_Your goal_: Give the data again exactly as it appears, excluding any pictures.

_Provided data_:
____________
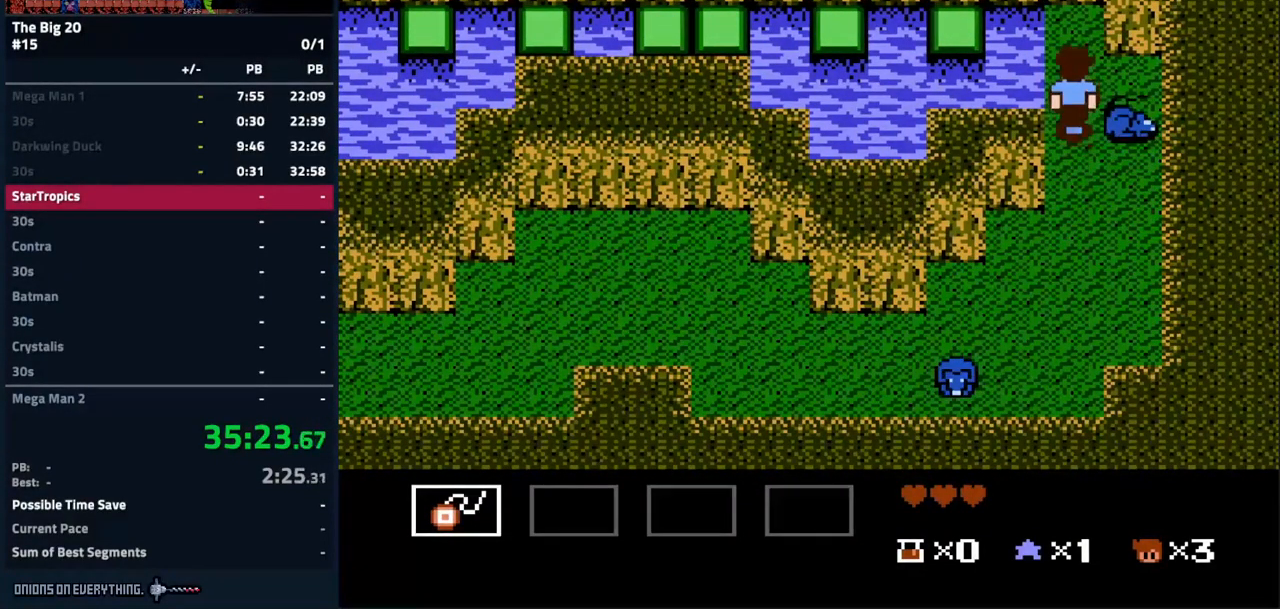
{"buttons": ["A", "DPAD_LEFT"], "events": [[317, "DPAD_LEFT", "down"], [317, "DPAD_UP", "up"], [434, "A", "down"]]}
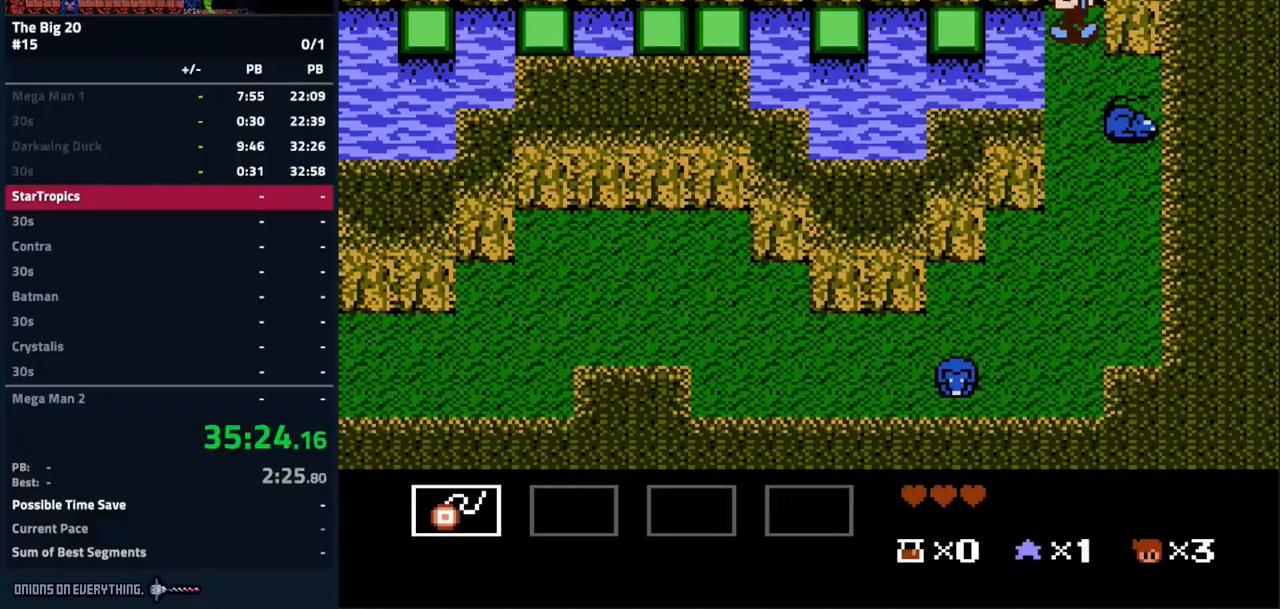
{"buttons": ["DPAD_LEFT"], "events": [[150, "A", "up"]]}
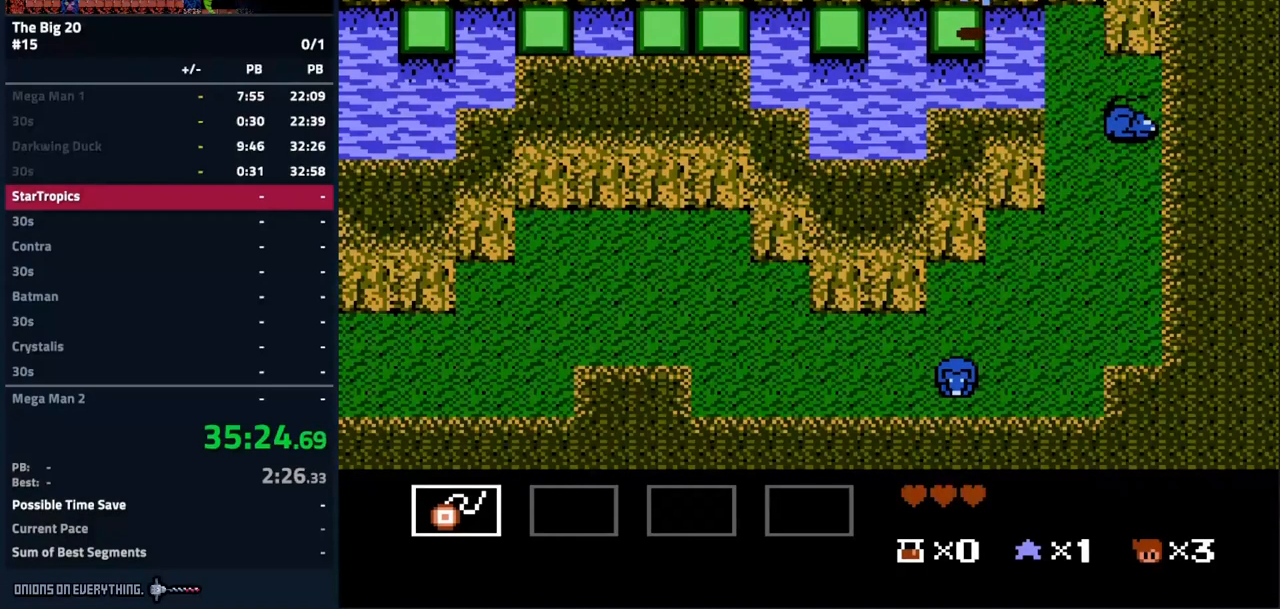
{"buttons": ["DPAD_LEFT"], "events": [[17, "A", "down"], [367, "A", "up"]]}
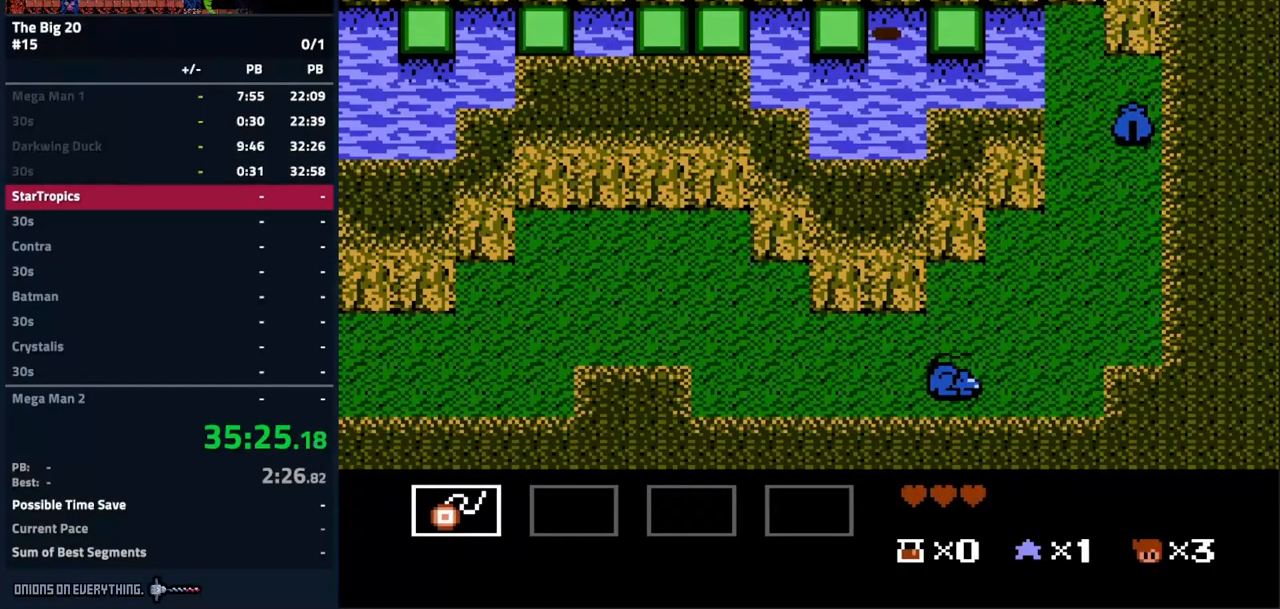
{"buttons": ["A", "DPAD_LEFT"], "events": [[200, "A", "down"]]}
____________
_Response to the exercise_:
{"buttons": ["A", "DPAD_LEFT"], "events": [[317, "DPAD_LEFT", "down"], [317, "DPAD_UP", "up"], [434, "A", "down"]]}
{"buttons": ["DPAD_LEFT"], "events": [[150, "A", "up"]]}
{"buttons": ["DPAD_LEFT"], "events": [[17, "A", "down"], [367, "A", "up"]]}
{"buttons": ["A", "DPAD_LEFT"], "events": [[200, "A", "down"]]}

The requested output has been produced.